How are you doing that?

The cochlea contains thousands of neurons that break down sound into 20,000 distinct frequencies. Cochlear implants use 20–30 electrodes, compressing sounds into only eight frequencies. Even with just eight frequencies, people with cochlear implants understand speech in real time — something that our most advanced machine learning algorithms still struggle to do. Despite this technological feat, wearers struggle to distinguish tones. My research at Columbia asks why cochlear implants are good at restoring speech perception, while being much less adept at imparting tonal information.

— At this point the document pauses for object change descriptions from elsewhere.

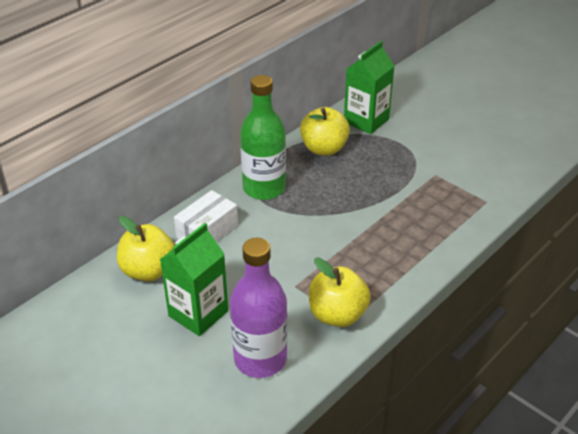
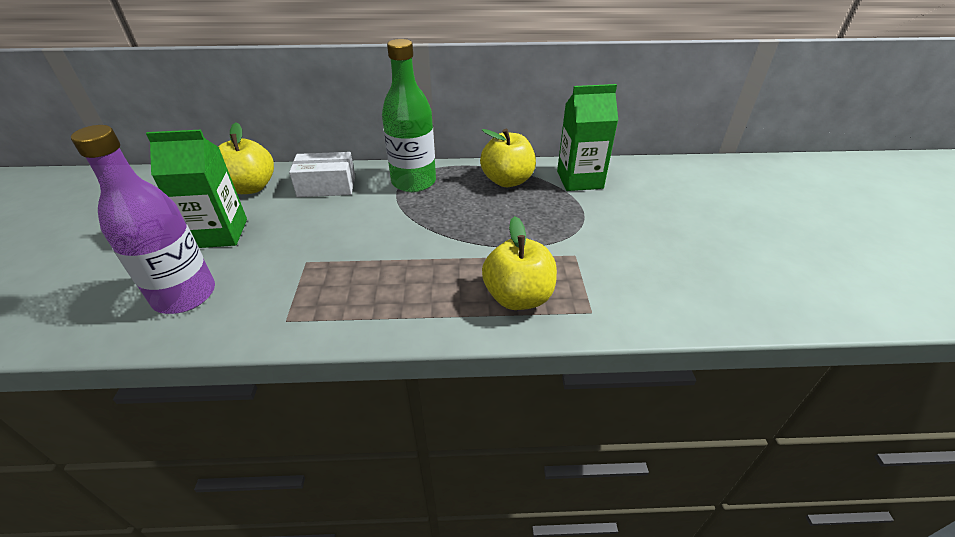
camera: 45 degrees right, 0 degrees up
yellow apple [309,258,371,327] -> yellow apple moved to [482,216,557,310]

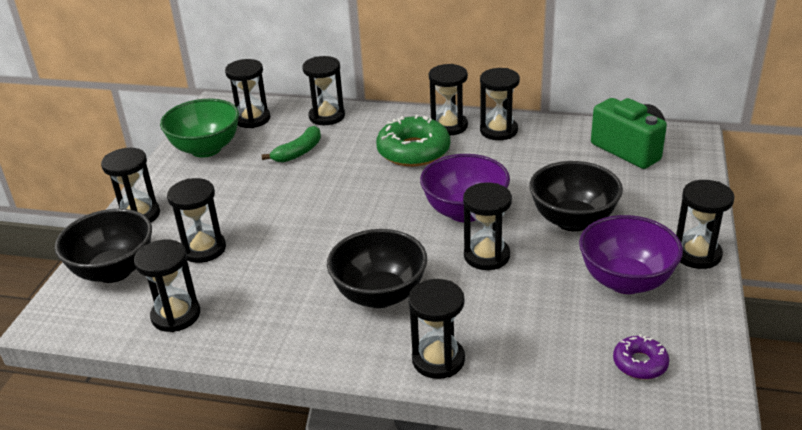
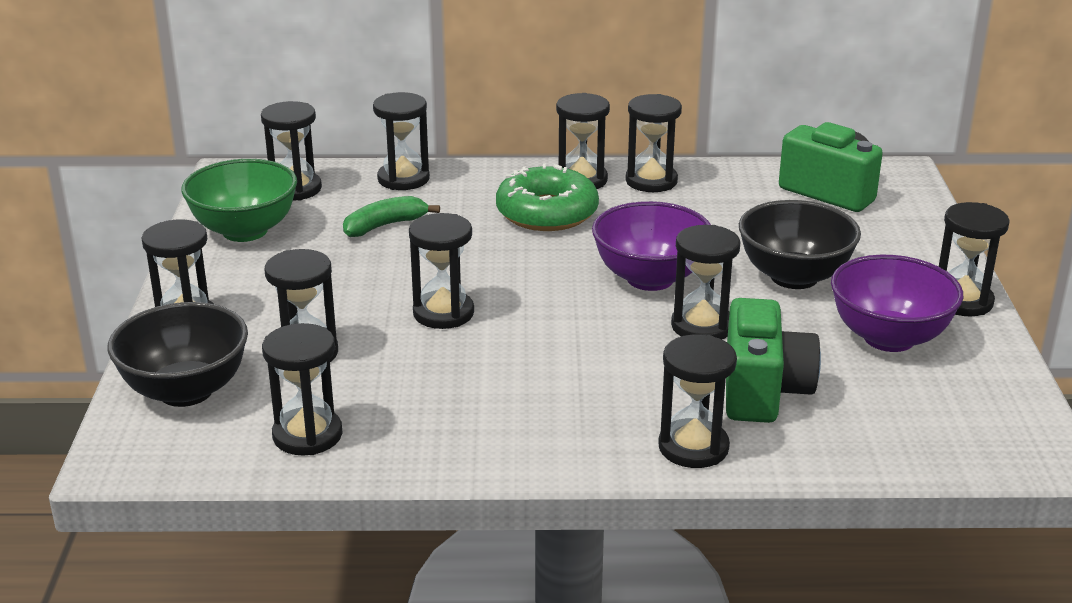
camera: 15 degrees left, 5 degrees down
green banana [262,126,321,163] -> green banana turned 150 degrees counterclockwise [343,196,440,237]
black bowl [327,229,427,308] -> none
purple donut [613,334,669,379] -> none
none -> black hourglass [409,213,474,329]
none -> green camera [726,298,821,423]

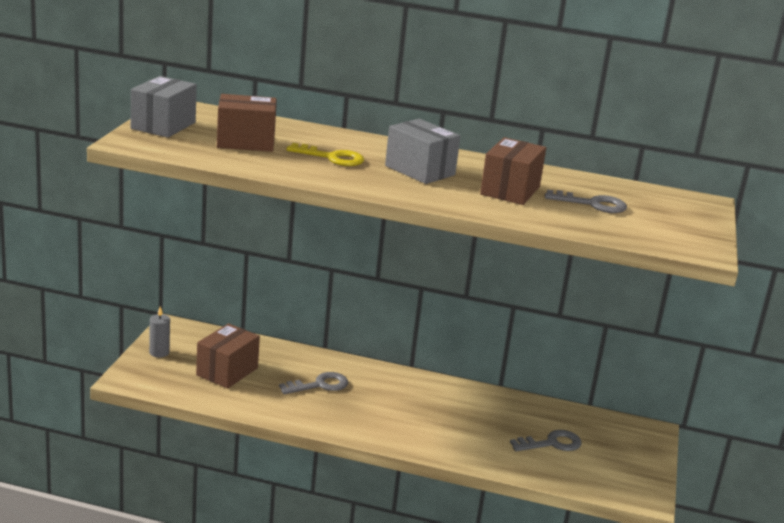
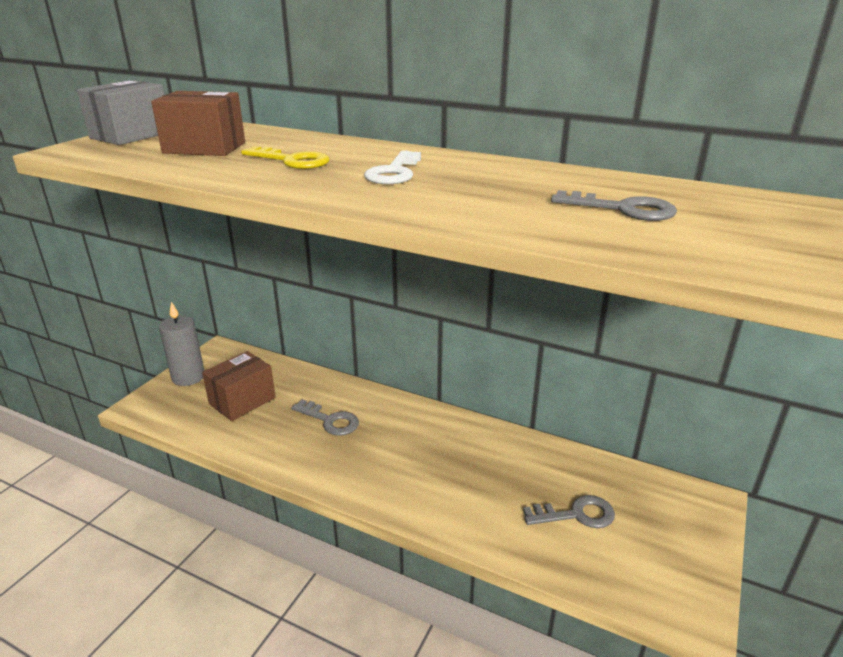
camera: 15 degrees right, 5 degrees up
grey candle [149,307,170,358] -> grey candle [159,302,204,386], size x1.62
grey key [279,372,348,394] -> grey key turned 45 degrees clockwise [291,399,359,436]
grey box [385,119,460,184] -> white key [364,150,421,184]
brown box [480,137,546,205] -> none

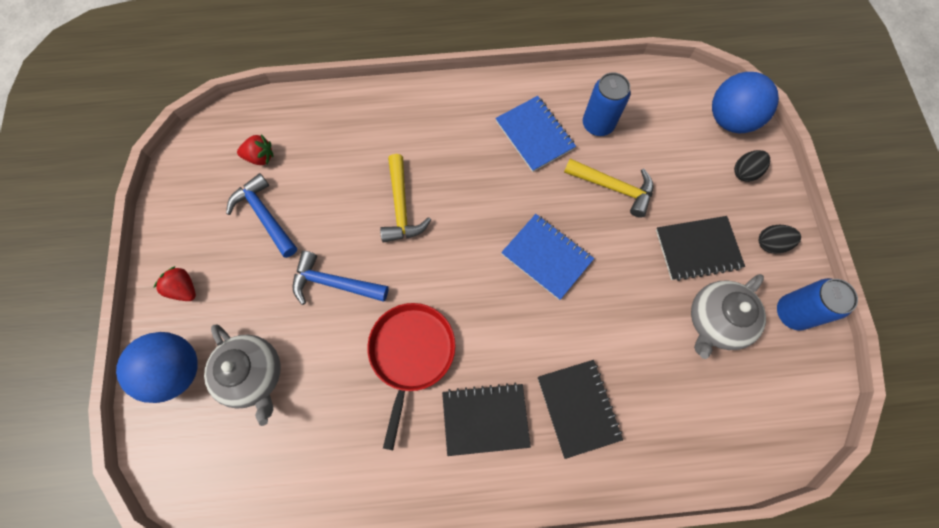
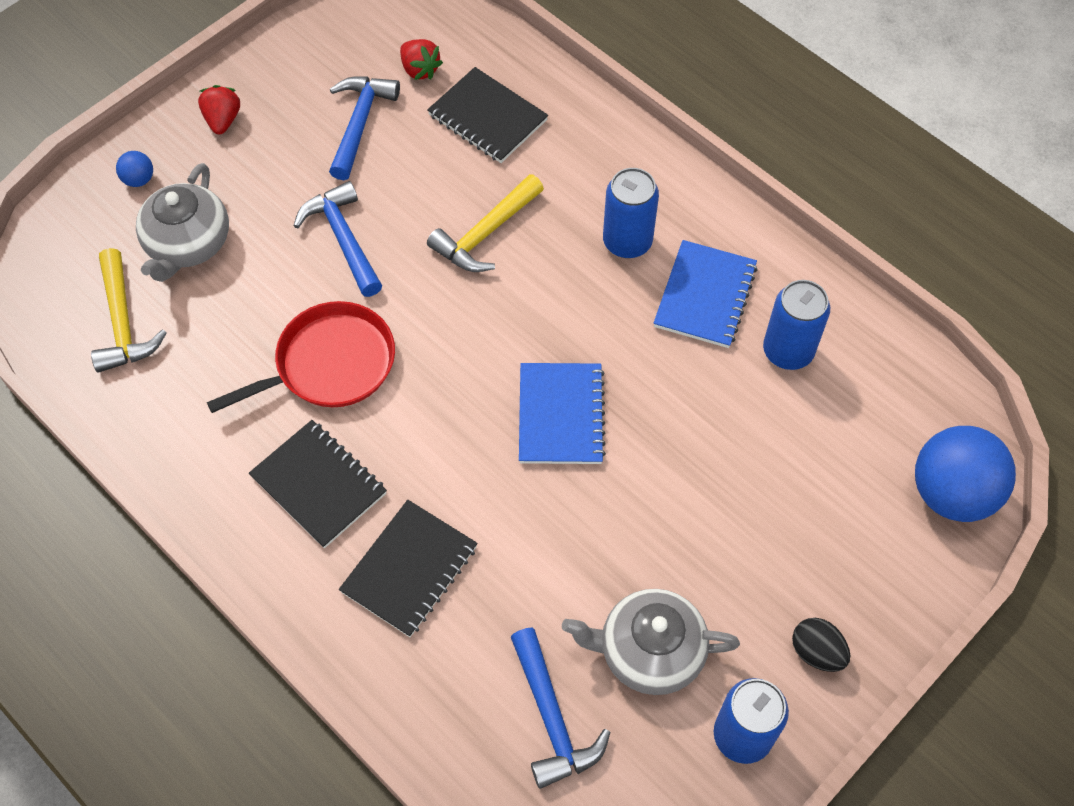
camera: 50 degrees right, 10 degrees down
blue ball [116,332,198,403] -> blue ball [116,151,153,187], size x0.43
yellow hammer [564,159,653,218] -> yellow hammer moved to [91,248,167,373]
black notebook [656,216,745,281] -> black notebook moved to [427,67,548,163]
black egg [734,150,770,182] -> none
none -> blue hammer [511,628,610,789]
none -> blue can [603,168,659,258]

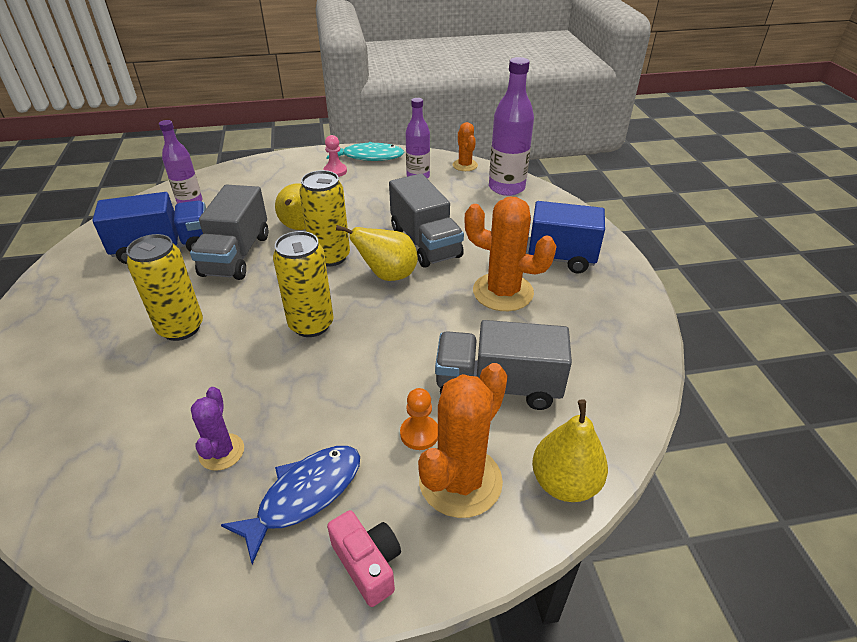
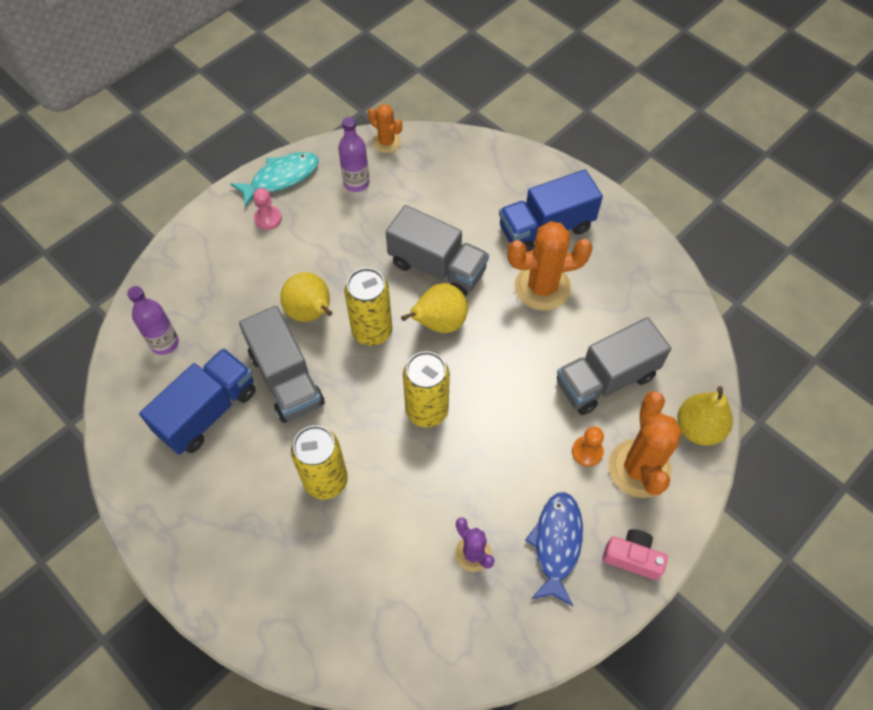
camera: 35 degrees left, 20 degrees up
purple bottle [489,57,534,196] -> none

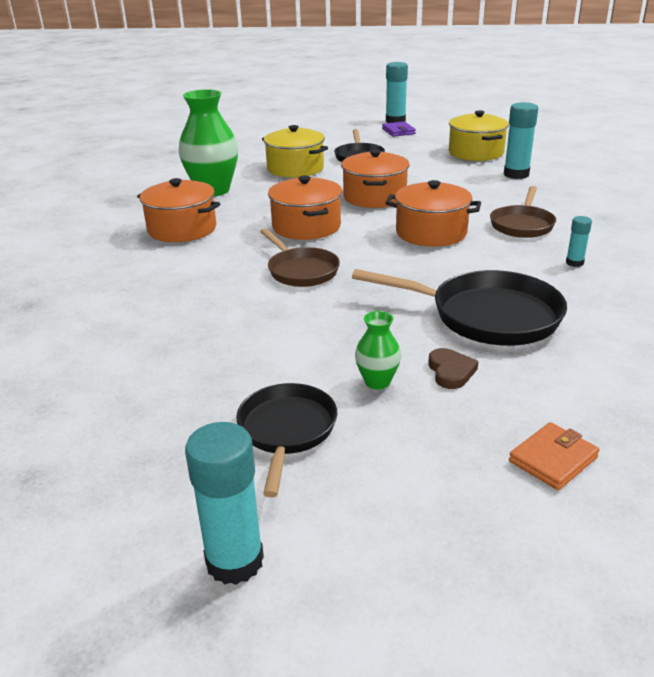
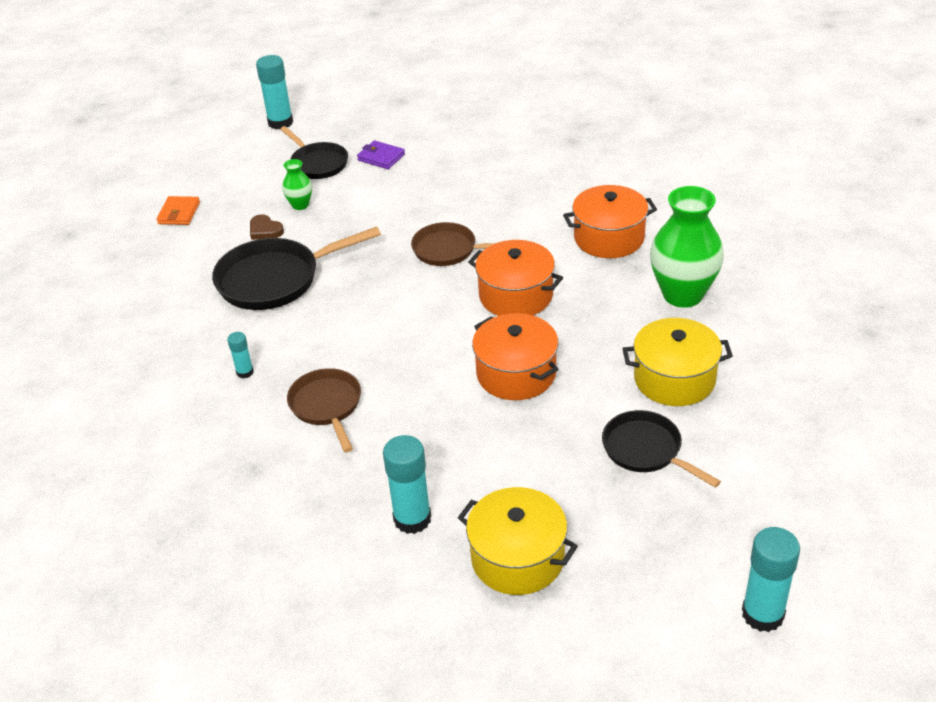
camera: 140 degrees right, 10 degrees up
purple wallet [382,121,416,137] -> purple wallet moved to [357,140,405,169]
orange pot [385,180,481,247] -> none

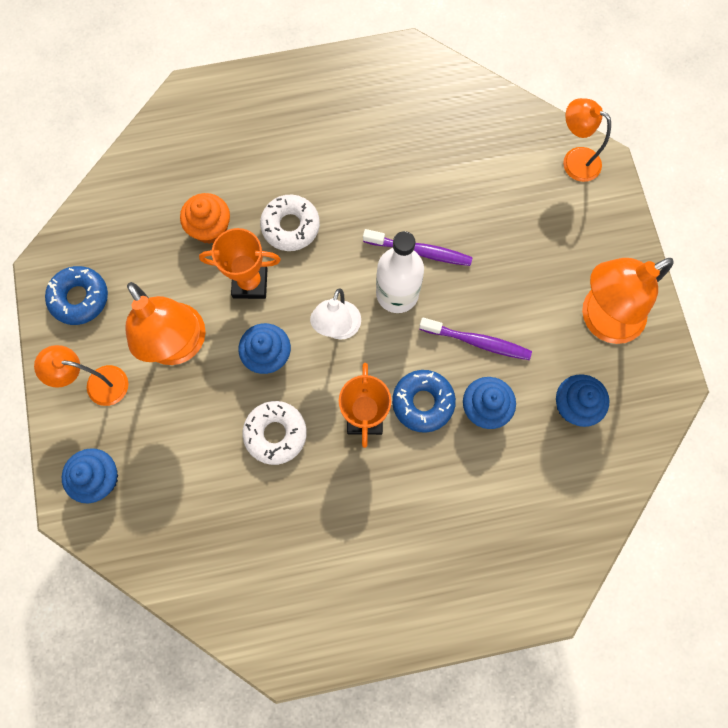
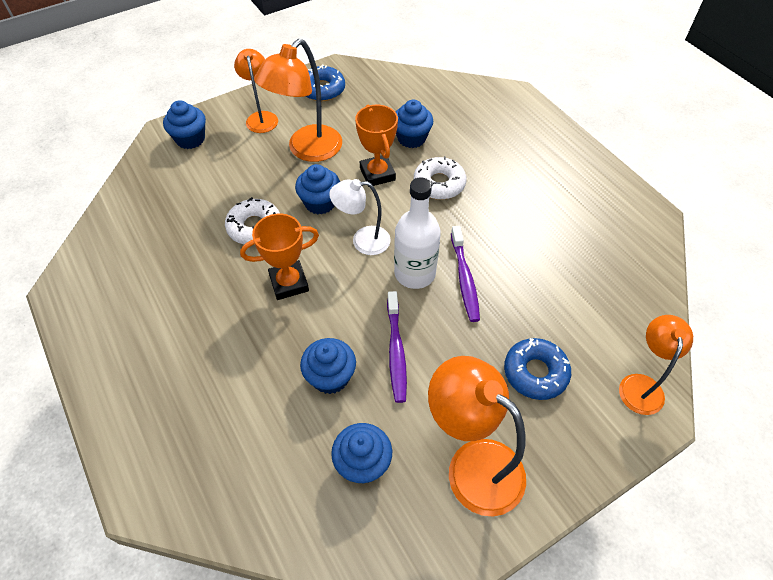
camera: 70 degrees right, 20 degrees down
orange cupcake [180,193,230,244] -> blue cupcake [395,100,433,148]
blue donut [392,370,456,433] -> blue donut moved to [504,338,571,400]

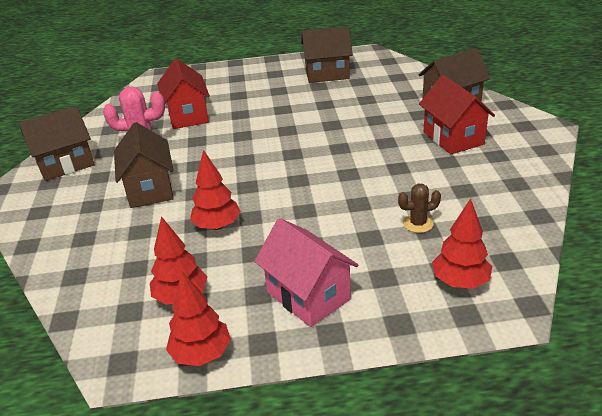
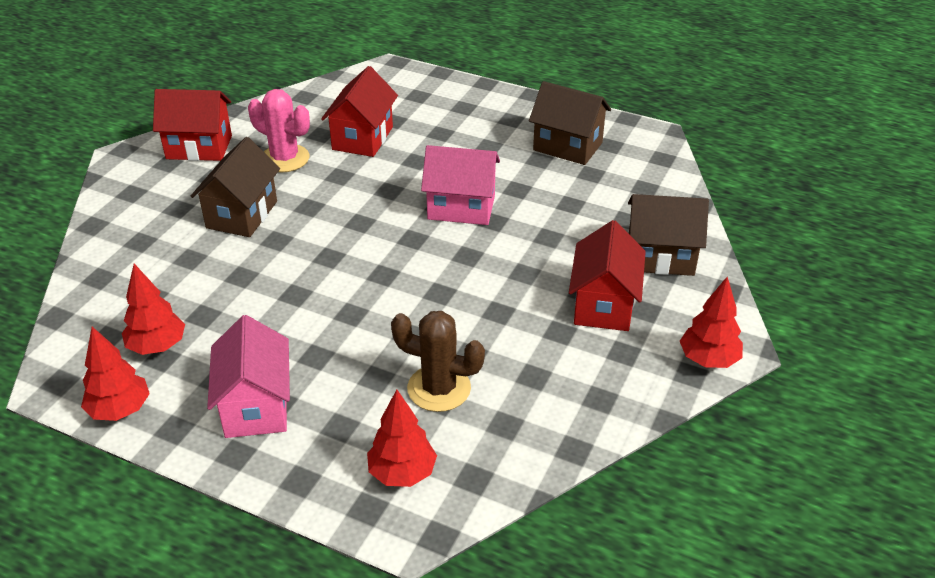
camera: 30 degrees right, 5 degrees up
brown house [19,106,95,181] -> red house [153,89,232,161]
red tree [190,150,241,230] -> red tree moved to [680,277,743,368]
brown cactus [398,184,441,233] -> brown cactus [391,311,485,412], size x1.70
none -> pink house [421,145,500,225]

I’m making simulations of how the cochlea naturally encodes information, and I’m training advanced computer models called neural networks to respond to that information. The models are trained to perform the same assessments that would be performed in a clinic with normal-hearing individuals. I also simulate how the implants activate the cochlea and analyze how the neural activity throughout the network differs. Understanding this difference could, I hope, lead to improvements in the way cochlear implants function. I’m currently collaborating with experimental neuroscientists at New York University (NYU) who are studying how neural populations in the rat brain respond to cochlear implant stimulation and how their brains adapt to use it better over time. Through this collaboration, I hope to validate my models, testing new theories for how we can drive networks of neurons performing a complex task with electrical stimulation.

 

Finally, what are your thoughts about the Simons Junior Fellowship?

It is only my first year, but it has already been a pleasure to be part of this community. During my postdoc, I changed fields from engineering to basic science. The mentorship from Senior Fellows helped make that transition almost seamless. The connections helped me lay the groundwork for building my career and even helped me to find ideal collaborators at NYU.

I’ve chosen a unique problem that requires theoretical, computational, engineering and experimental work. Having the Simons Foundation’s support has given me the time and freedom to find the right way to pursue my research questions and build new collaborations across institutions.

Finally, the friendships I have developed with other Junior Fellows have been invaluable. Our conversations together, as well as those with visiting lecturers, have taught me how to convey the core of why I do the work that I do and to see the beauty of problems in very different fields. I feel truly lucky to have had this opportunity and look forward to the next two years.